Write out every line of the items below exactly as they appear, leaving out the pictures.

Recorded data
○ ○ ○ ○ ○ ○ ○
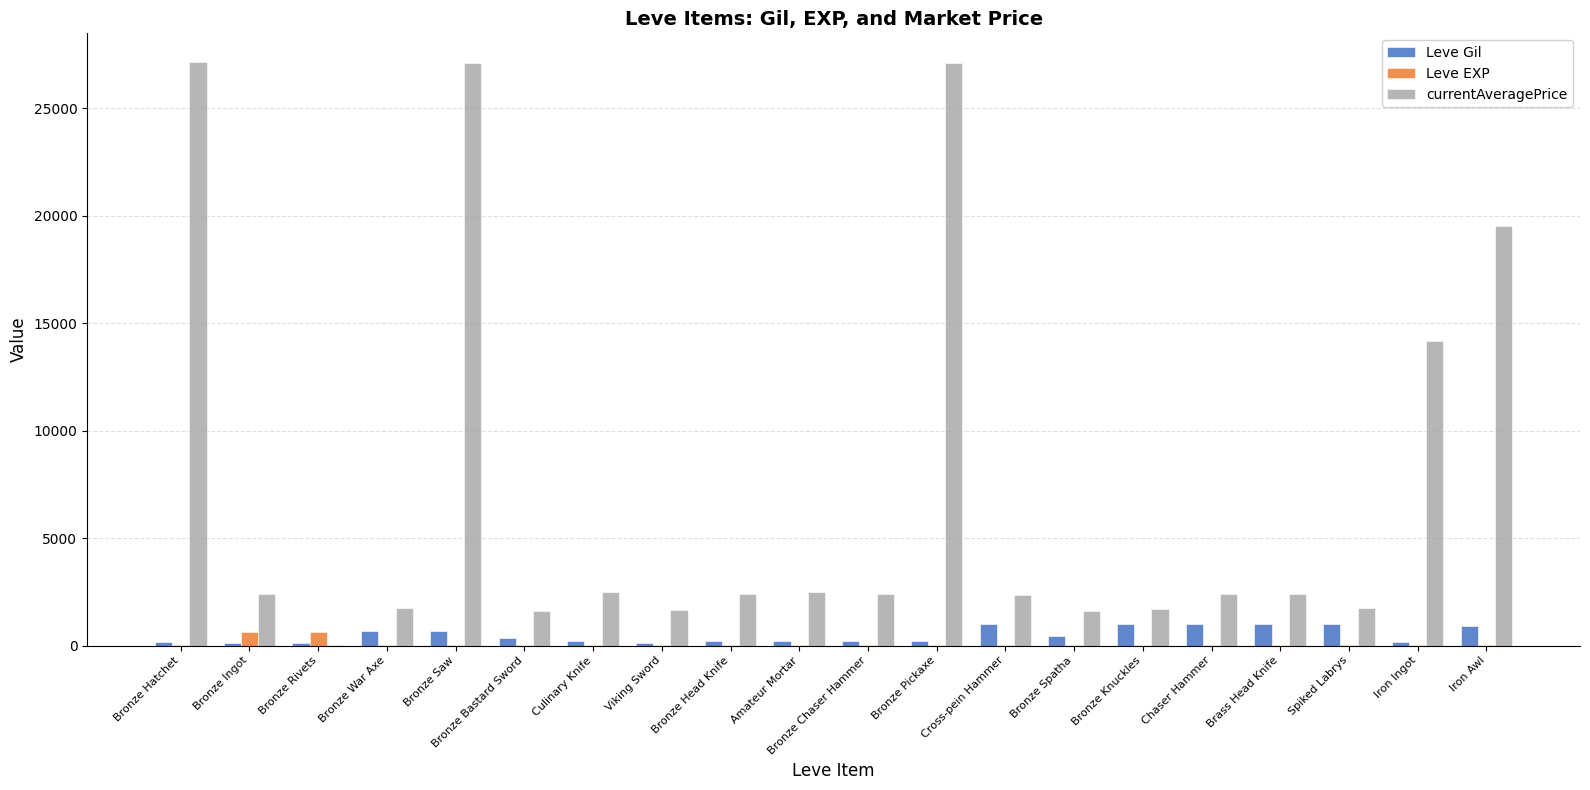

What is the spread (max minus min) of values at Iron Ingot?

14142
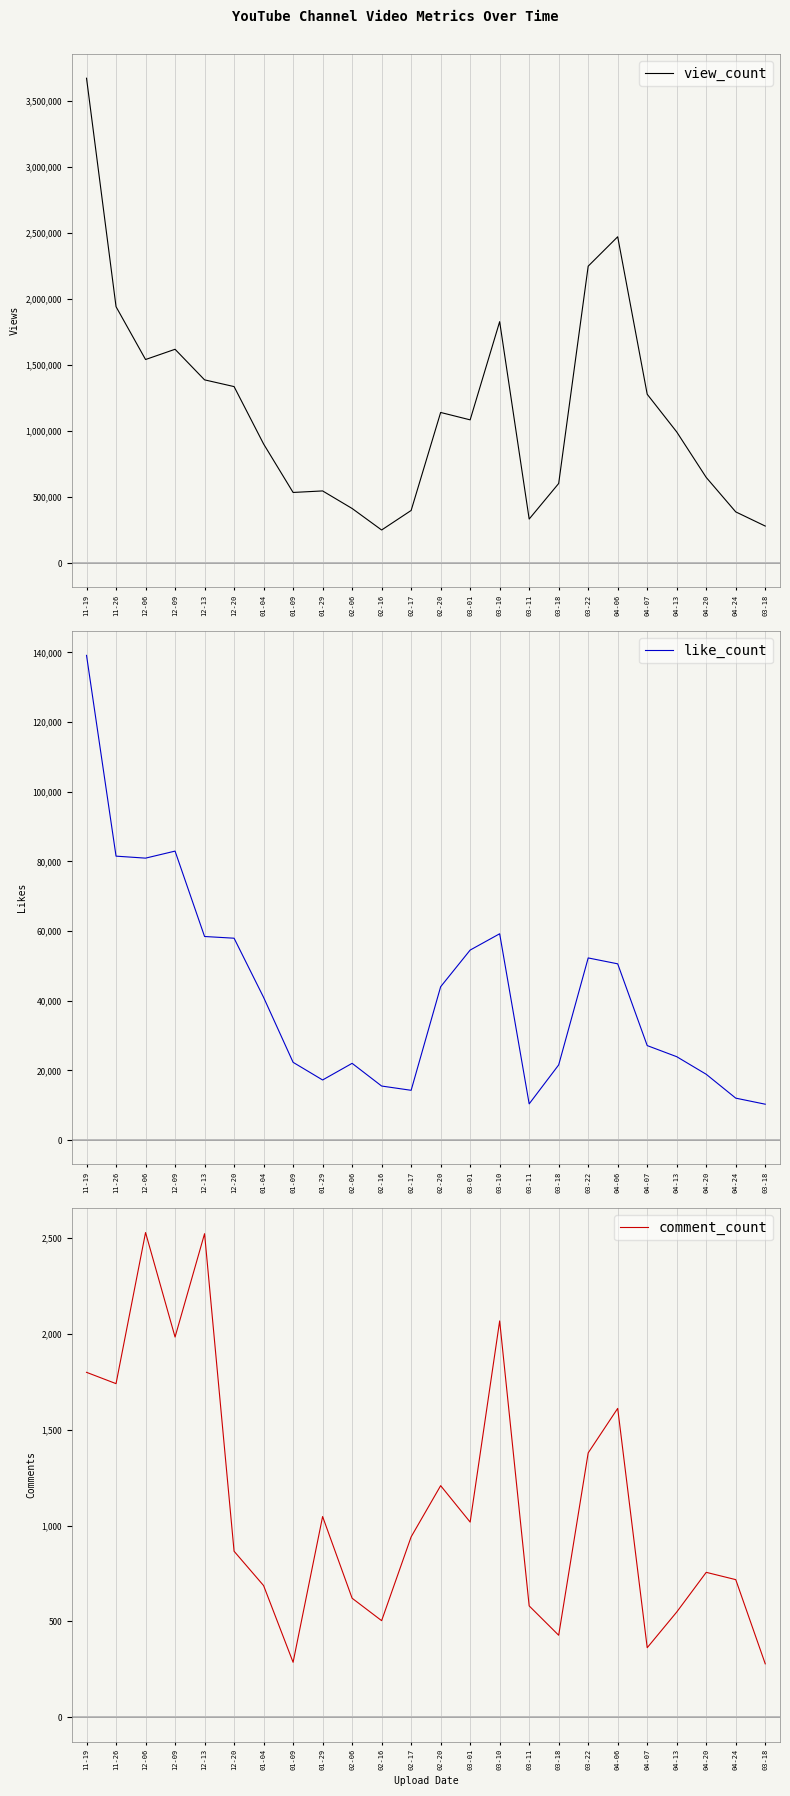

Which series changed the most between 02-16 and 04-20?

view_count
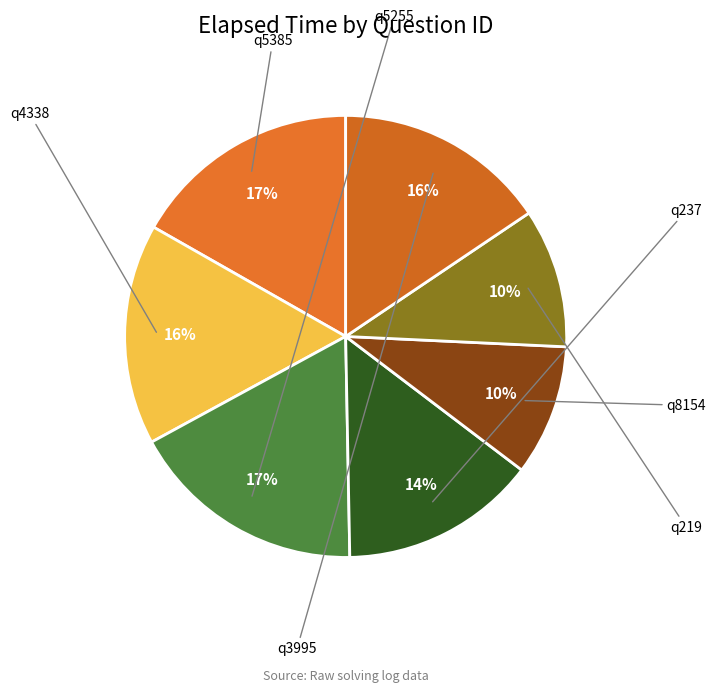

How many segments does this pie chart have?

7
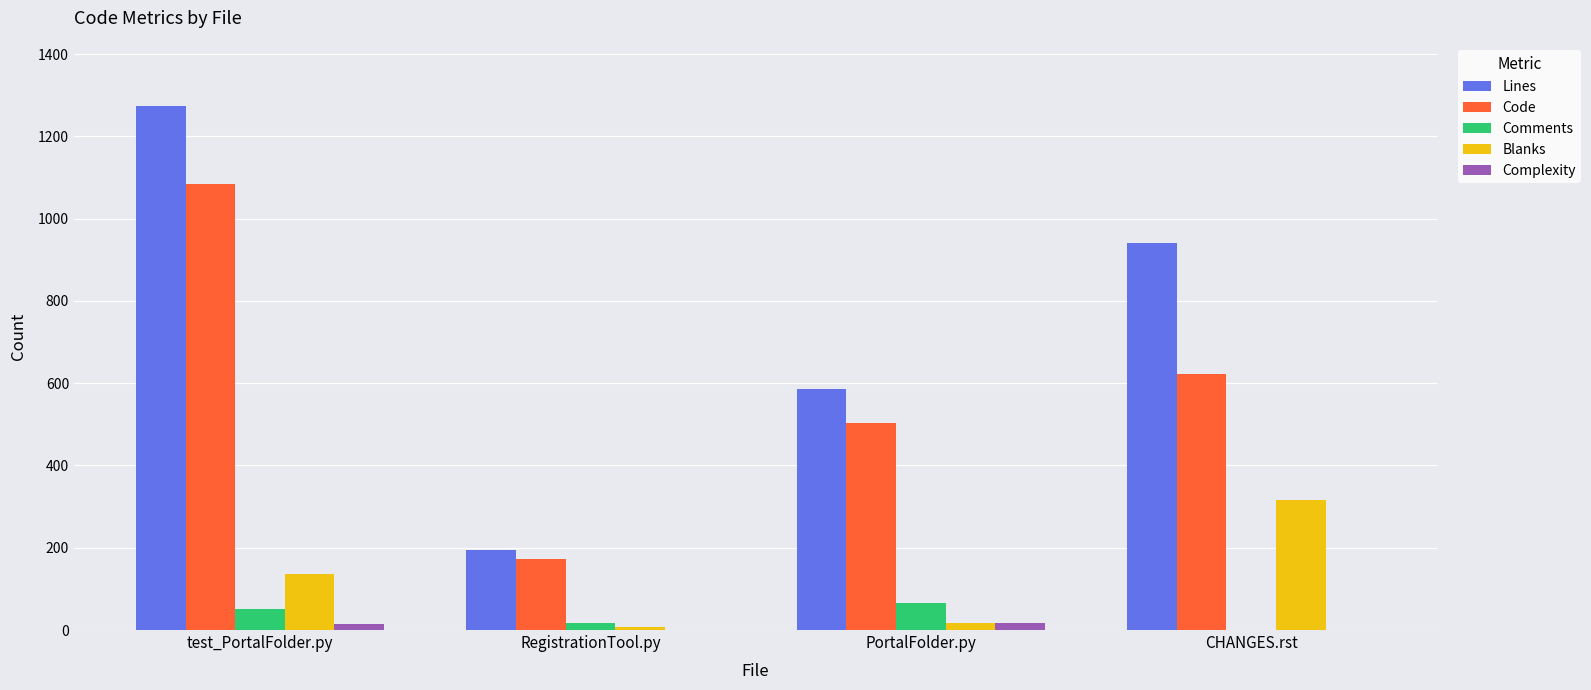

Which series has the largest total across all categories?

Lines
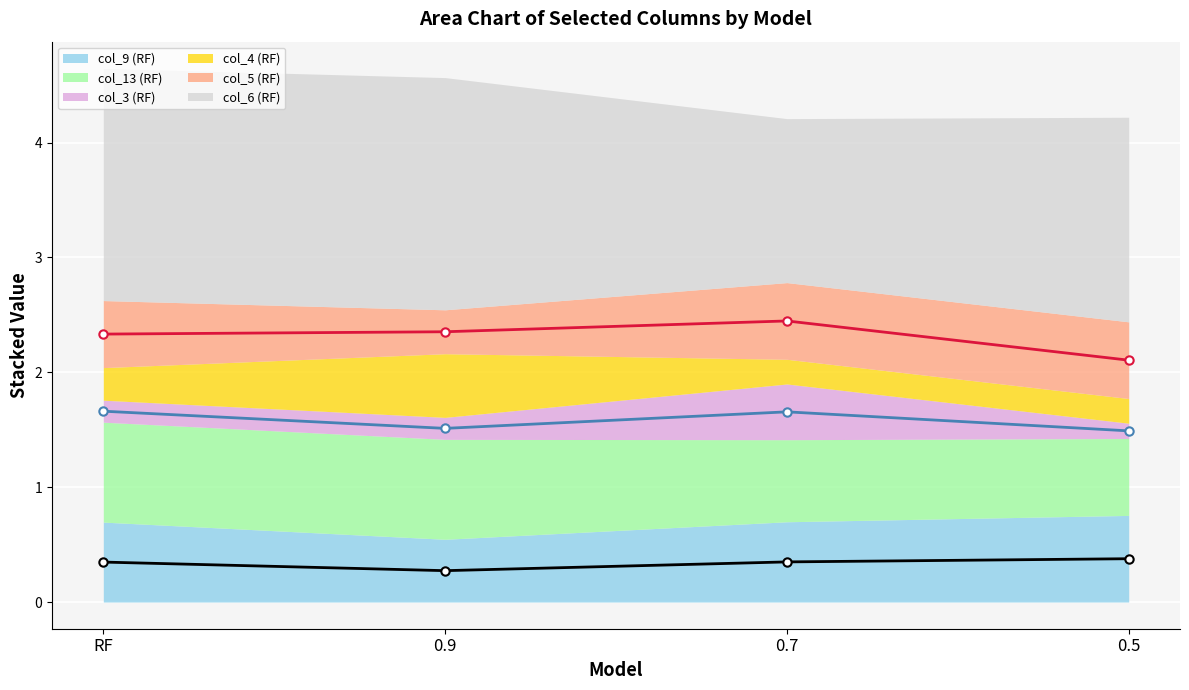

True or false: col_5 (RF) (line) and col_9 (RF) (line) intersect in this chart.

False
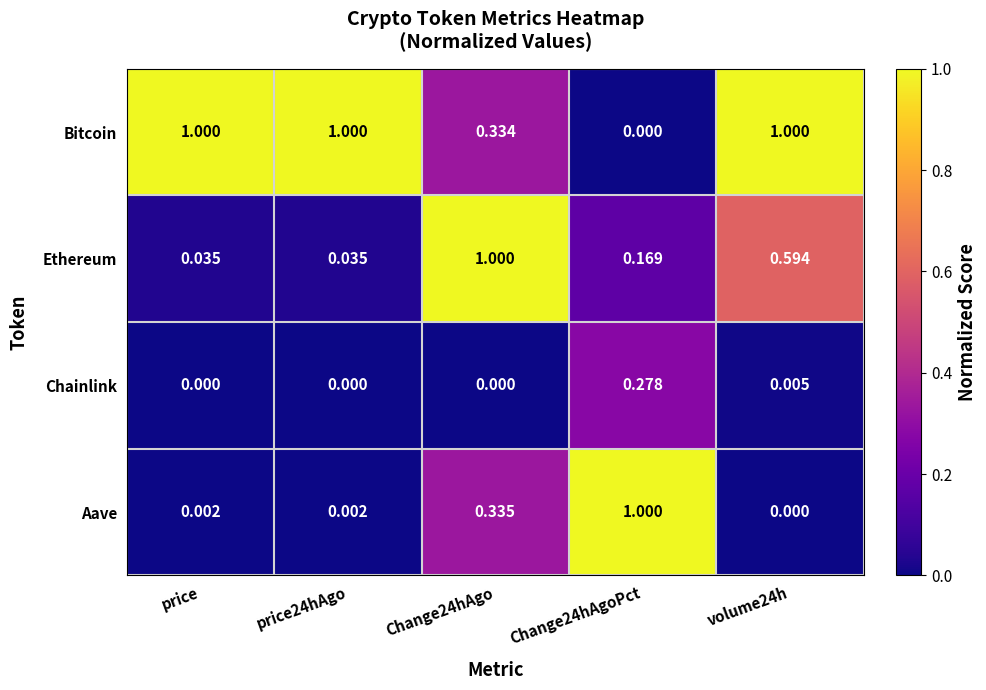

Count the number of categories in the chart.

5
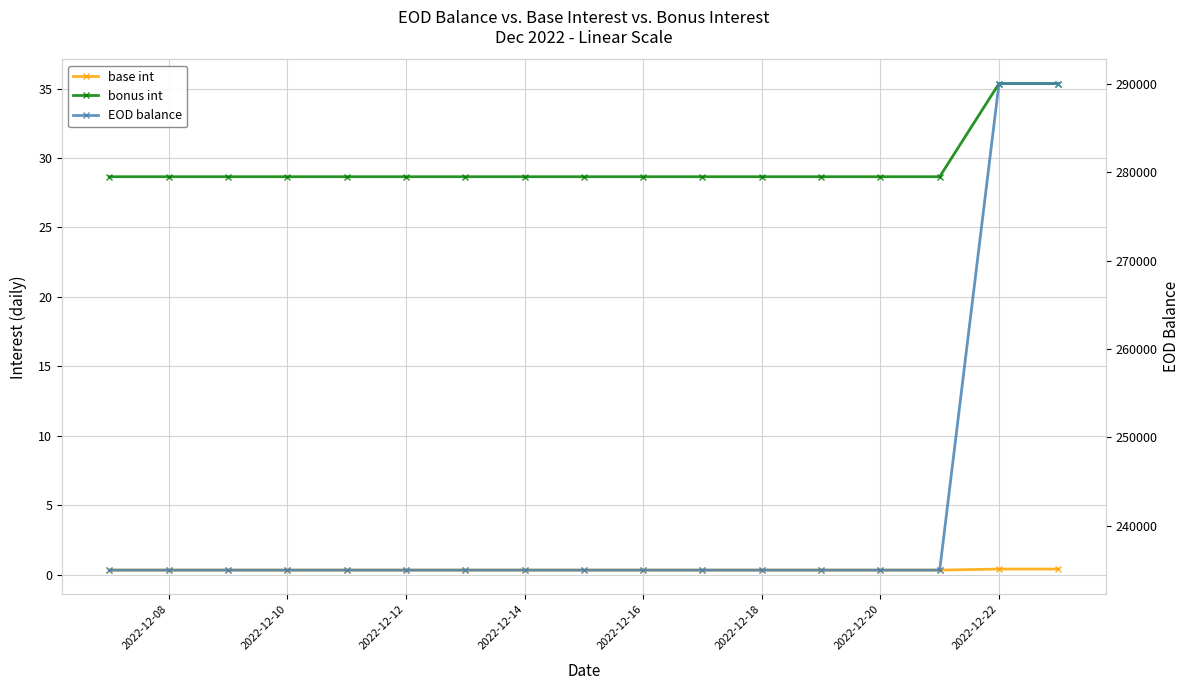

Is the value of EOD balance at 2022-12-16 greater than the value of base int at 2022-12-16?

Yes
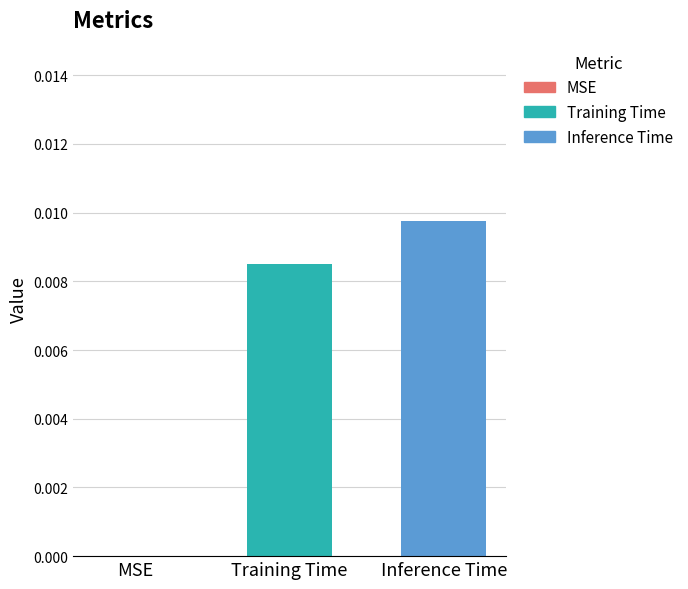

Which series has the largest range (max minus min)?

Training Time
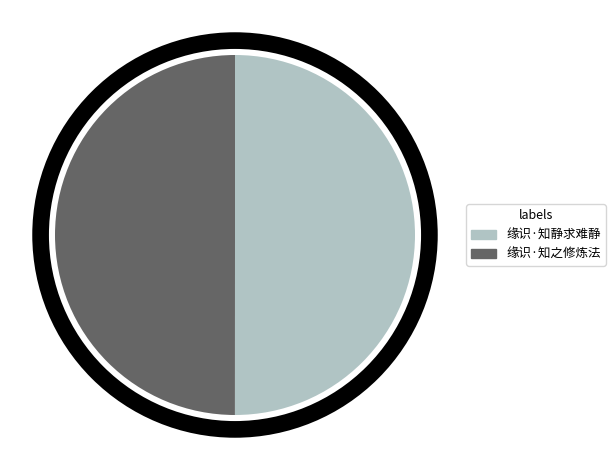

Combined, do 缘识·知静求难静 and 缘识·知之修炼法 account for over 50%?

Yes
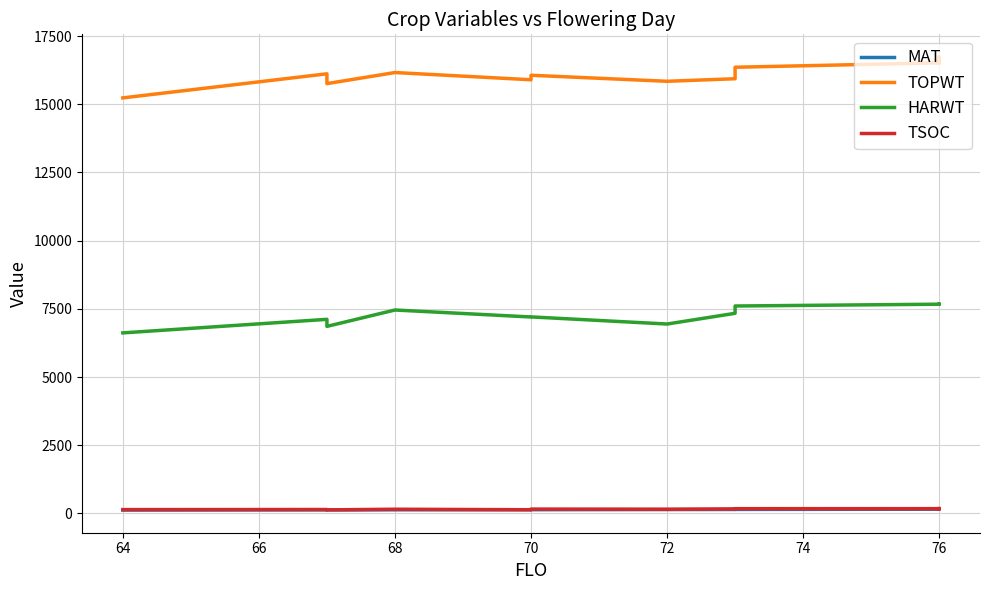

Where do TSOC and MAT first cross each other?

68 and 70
○ ○ ○ ○ ○ ○ ○
Answer to the exercise:
What is the spread (max minus min) of values at Iron Ingot?

14142

Which series changed the most between 02-16 and 04-20?

view_count

How many segments does this pie chart have?

7

Which series has the largest total across all categories?

Lines

True or false: col_5 (RF) (line) and col_9 (RF) (line) intersect in this chart.

False

Count the number of categories in the chart.

5

Is the value of EOD balance at 2022-12-16 greater than the value of base int at 2022-12-16?

Yes

Which series has the largest range (max minus min)?

Training Time

Combined, do 缘识·知静求难静 and 缘识·知之修炼法 account for over 50%?

Yes

Where do TSOC and MAT first cross each other?

68 and 70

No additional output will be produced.